VAR: the epitome of joyless officialdom

I am deliberately writing this ahead of the biggest Premier League game in a couple of years, with Liverpool going to Manchester City on Sunday in a much-vaunted ‘title decider’. (I don’t think it will decide the title, but it will certainly have an impact.) I might or might not anticipate Anthony Taylor making a very contentious decision on the dubious advice of Paul Tierney, but it’s better to consider the merits or otherwise of video assistant referees (VAR) in the cold light of day than in a post-match rage.

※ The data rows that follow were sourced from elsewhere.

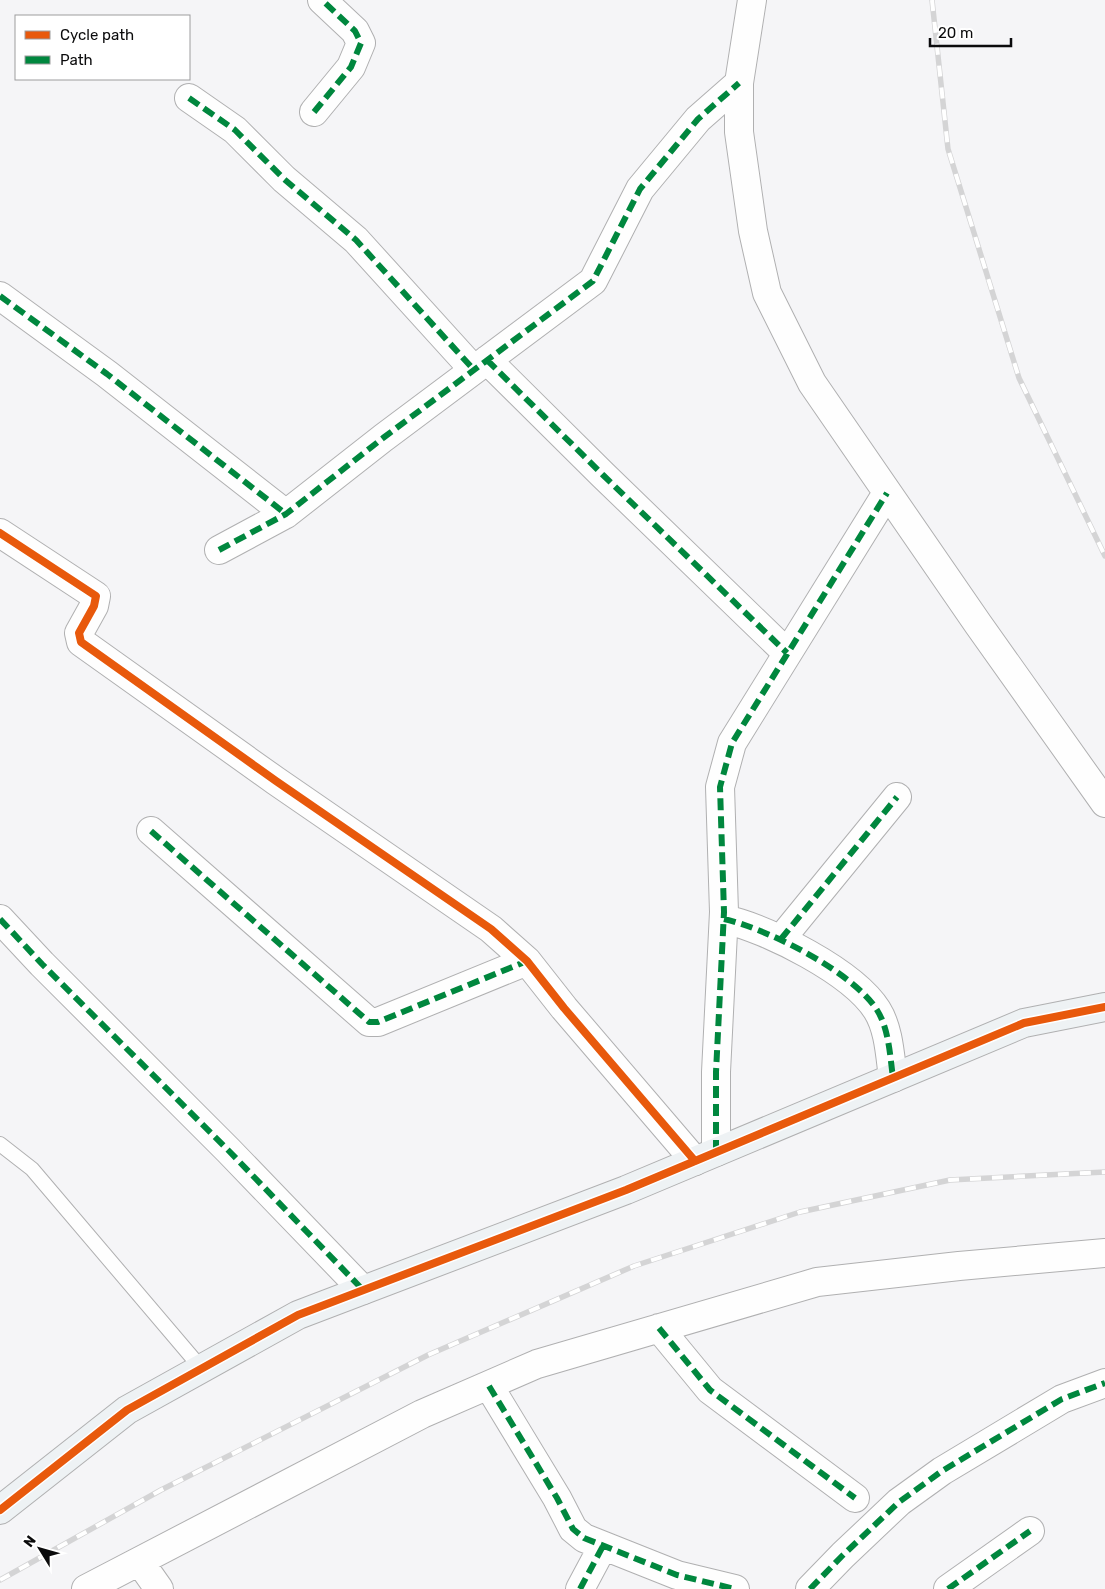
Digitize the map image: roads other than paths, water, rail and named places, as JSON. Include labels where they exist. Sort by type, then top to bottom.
[{"type":"street","points":[[314,112],[351,67],[361,43],[355,31],[322,0]]},
{"type":"street","points":[[752,0],[739,83],[739,132],[753,231],[767,293],[812,383],[978,624],[1105,803]]},
{"type":"street","points":[[219,550],[286,514],[383,438],[593,281],[640,189],[698,119],[739,83]]},
{"type":"street","points":[[189,98],[235,130],[284,179],[356,240],[480,365],[610,482],[787,653]]},
{"type":"street","points":[[0,296],[106,374],[286,514]]},
{"type":"street","points":[[706,1156],[716,1072],[724,919],[720,787],[732,743],[887,493]]},
{"type":"street","points":[[0,533],[96,596],[94,606],[79,633],[81,642],[276,781],[491,929],[527,961],[564,1008],[706,1156]]},
{"type":"street","points":[[781,939],[897,797]]},
{"type":"street","points":[[151,831],[370,1022],[378,1022],[527,961]]},
{"type":"street","points":[[0,919],[363,1290]]},
{"type":"street","points":[[724,919],[781,939],[847,980],[864,994],[878,1011],[886,1034],[893,1078]]},
{"type":"street","points":[[0,1510],[127,1410],[298,1315],[626,1190],[1024,1023],[1105,1007]]},
{"type":"street","points":[[86,1589],[422,1414],[537,1364],[816,1282],[959,1266],[1105,1253]]},
{"type":"street","points":[[659,1328],[710,1390],[855,1498]]},
{"type":"street","points":[[810,1589],[899,1502],[942,1471],[1062,1399],[1105,1383]]},
{"type":"street","points":[[489,1386],[557,1498],[573,1529],[584,1538],[678,1574],[735,1589]]},
{"type":"street","points":[[948,1589],[1030,1531]]},
{"type":"street","points":[[580,1589],[603,1546]]},
{"type":"street","points":[[140,1562],[159,1589]]},
{"type":"lane","points":[[0,1144],[32,1169],[202,1369]]},
{"type":"railway","points":[[932,0],[948,149],[1019,378],[1105,556]]},
{"type":"railway","points":[[0,1580],[161,1490],[428,1355],[634,1266],[800,1212],[950,1180],[1105,1172]]}]
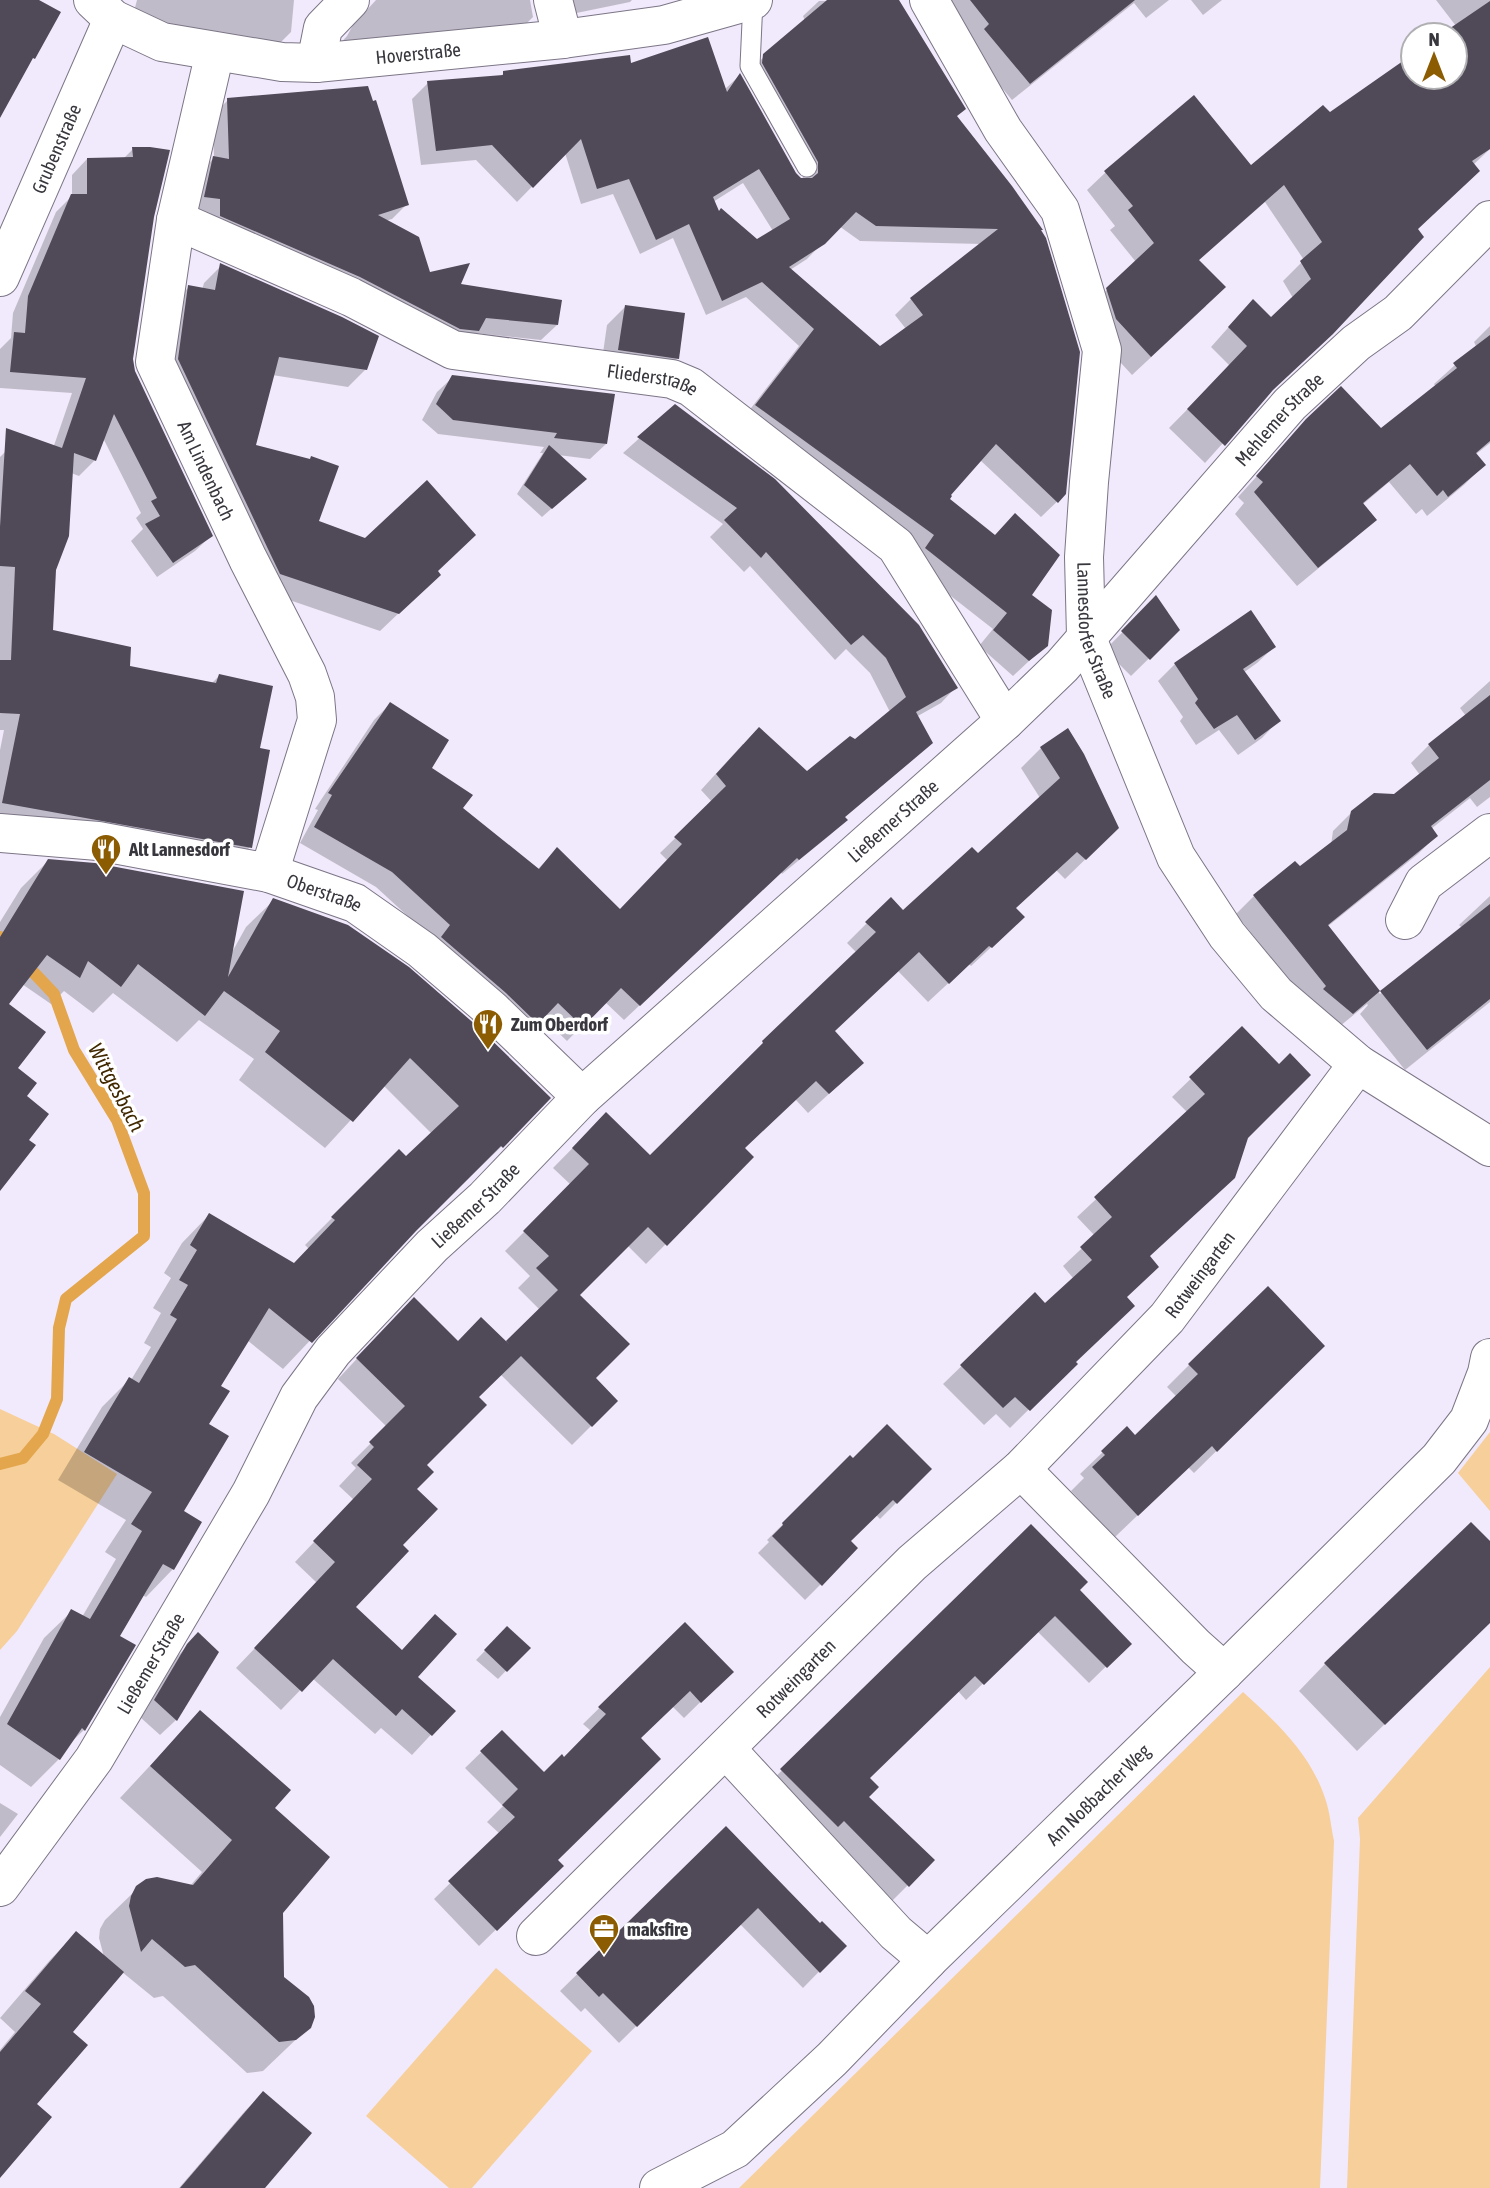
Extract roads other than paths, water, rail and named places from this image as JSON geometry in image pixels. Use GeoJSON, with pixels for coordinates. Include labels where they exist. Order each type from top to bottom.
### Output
{"type":"FeatureCollection","features":[{"type":"Feature","properties":{"kind":"street"},"geometry":{"type":"LineString","coordinates":[[316,63],[323,28],[351,0]]}},
{"type":"Feature","properties":{"kind":"street"},"geometry":{"type":"LineString","coordinates":[[553,0],[563,39]]}},
{"type":"Feature","properties":{"kind":"street","name":"Hoverstraße"},"geometry":{"type":"LineString","coordinates":[[103,9],[162,42],[212,65],[316,63],[563,39],[664,25],[753,0]]}},
{"type":"Feature","properties":{"kind":"street","name":"Lannesdorfer Straße"},"geometry":{"type":"LineString","coordinates":[[929,0],[1003,130],[1060,210],[1102,350],[1084,557],[1086,636],[1176,857],[1227,935],[1276,995],[1358,1065],[1490,1147]]}},
{"type":"Feature","properties":{"kind":"street","name":"Grubenstraße"},"geometry":{"type":"LineString","coordinates":[[0,277],[103,9]]}},
{"type":"Feature","properties":{"kind":"street","name":"Am Lindenbach"},"geometry":{"type":"LineString","coordinates":[[212,65],[176,220],[155,362],[242,548],[307,674],[315,697],[317,720],[269,873]]}},
{"type":"Feature","properties":{"kind":"street","name":"Fliederstraße"},"geometry":{"type":"LineString","coordinates":[[176,220],[351,297],[453,350],[672,379],[691,387],[896,546],[1005,721]]}},
{"type":"Feature","properties":{"kind":"street","name":"Mehlemer Straße"},"geometry":{"type":"LineString","coordinates":[[1086,636],[1290,404],[1356,342],[1398,313],[1490,220]]}},
{"type":"Feature","properties":{"kind":"street","name":"Ließemer Straße"},"geometry":{"type":"LineString","coordinates":[[0,1887],[93,1759],[251,1493],[299,1397],[333,1350],[432,1246],[485,1198],[582,1097],[1005,721],[1062,666],[1086,636]]}},
{"type":"Feature","properties":{"kind":"street","name":"Oberstraße"},"geometry":{"type":"LineString","coordinates":[[0,833],[98,841],[269,873],[355,903],[422,950],[492,1010],[582,1097]]}},
{"type":"Feature","properties":{"kind":"street"},"geometry":{"type":"LineString","coordinates":[[1405,920],[1424,883],[1490,833]]}},
{"type":"Feature","properties":{"kind":"street","name":"Rotweingarten"},"geometry":{"type":"LineString","coordinates":[[536,1936],[912,1563],[1021,1469],[1167,1318],[1358,1065]]}},
{"type":"Feature","properties":{"kind":"street","name":"Am Noßbacher Weg"},"geometry":{"type":"LineString","coordinates":[[659,2188],[736,2149],[832,2059],[928,1960],[1439,1459],[1469,1420],[1490,1358]]}},
{"type":"Feature","properties":{"kind":"street"},"geometry":{"type":"LineString","coordinates":[[1021,1469],[1196,1647],[1224,1672]]}},
{"type":"Feature","properties":{"kind":"street"},"geometry":{"type":"LineString","coordinates":[[726,1749],[896,1933],[928,1960]]}},
{"type":"Feature","properties":{"kind":"lane"},"geometry":{"type":"LineString","coordinates":[[753,0],[750,66],[807,167]]}},
{"type":"Feature","properties":{"kind":"waterway","name":"Wittgesbach"},"geometry":{"type":"LineString","coordinates":[[0,937],[54,994],[74,1050],[117,1120],[144,1193],[144,1236],[66,1299],[59,1328],[57,1399],[43,1434],[23,1458],[0,1464]]}},
{"type":"Feature","properties":{"kind":"place","name":"Alt Lannesdorf"},"geometry":{"type":"Point","coordinates":[106,876]}},
{"type":"Feature","properties":{"kind":"place","name":"Zum Oberdorf"},"geometry":{"type":"Point","coordinates":[488,1051]}},
{"type":"Feature","properties":{"kind":"place","name":"maksfire"},"geometry":{"type":"Point","coordinates":[604,1956]}}]}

Like a lot of people, I was strongly in favour of VAR when it was introduced. I had seen too many appalling decisions decide football matches, the goal line technology had already been a successful innovation and we had seen technology used effectively in sports like cricket and tennis. Who could object to referees having the benefit of slow motion replays to decide whether there had been a foul or an offside? While some things may still be open to interpretation, the rules only corrected ‘clear and obvious’ errors. meaning, surely, that the real travesties would become a thing of the past and we could go back to talking about the game, not the officials?

It hasn’t quite worked out like that. If anything, in the English Premier League at least, VAR has shone a light on a level of refereeing incompetence that we perhaps always suspected, and made the ineptitude of most of our officials very clear and obvious. If someone who is paid to officiate football matches can’t see, with the benefit of replays from all angles, what is blatantly obvious to most people watching, then they are in the wrong job. But again and again, this has happened. I’m not going to list examples here – most of mine probably relate to my own team and you’ll have your own grievances. But it’s incredible how often pundits end up talking about poor decisions made with the benefit of VAR. This is less the case in European or international games, so does sadly reflect that most of our refs are way below par.

“Don’t blame the tech, blame the officials’ is a regular and in some ways justifiable response. If we don’t get as many appalling decisions from overseas refs, isn’t it time to put our house in order, get rid of the worst offenders and maybe import better officials as we have with players? All true. But that doesn’t take away an even bigger gripe.

The worst thing about VAR is not even the embarrassingly bad decisions our referees are making with the benefit of replays. The worst thing is the effect on the spectator experience. Long delays while they look at every angle or the referee goes over to the pitchside monitor are one frustration. Refusal to flag obvious offsides as a when they happen is universally detested (and will sooner or later lead to an injury and a change to a rule we all hate). But the biggest travesty is the impact on the best moments in football: your team scoring a goal.

This is much more compelling case against VAR than rubbish refs. When a goal goes in now, you can’t celebrate, at least not in the way you once did. I know disallowed goals are not new. But we all got used to looking quickly for a linesman’s flag, or the ref pointing to the centre circle, on our way up out of our seats. Now there might be another intervention, maybe going back to a foul in the build up to the goal, or a fraction of body hair being offside. This makes that explosion of joy at a goal, especially an important one, far less likely. Part of you is already trying to second guess the half competent guy watching the game and looking for a reason to rule the goal out.

On this basis alone, VAR everywhere is a failure. I’d take the odd marginal offside, push in the back or whatever in return for the joy of the goal. If play hasn’t been stopped at the time, raking back over what the players were doing last week to try to disallow the goal is the epitome of joyless officialdom.

Football is a simple game – anyone can play it in a park if they have a ball or something passing for one. It’s already being over-complicated by bizarre rule changes, money-driven changes to the formats of much-loved competitions and sports-washing owners with bottomless funds undermining its competitiveness. I don’t think the addition of another variable like VAR – whether or not it is made worse by inept application – has in any way enhanced football as a sport. There may be a marginal improvement in decisions – even that is debatable in England – but what’s been lost outweighs any perceived gain: the most exciting part of the game for fans has been fatally undermined.

It’s time to VAR the whole VAR concept. Decision: failure.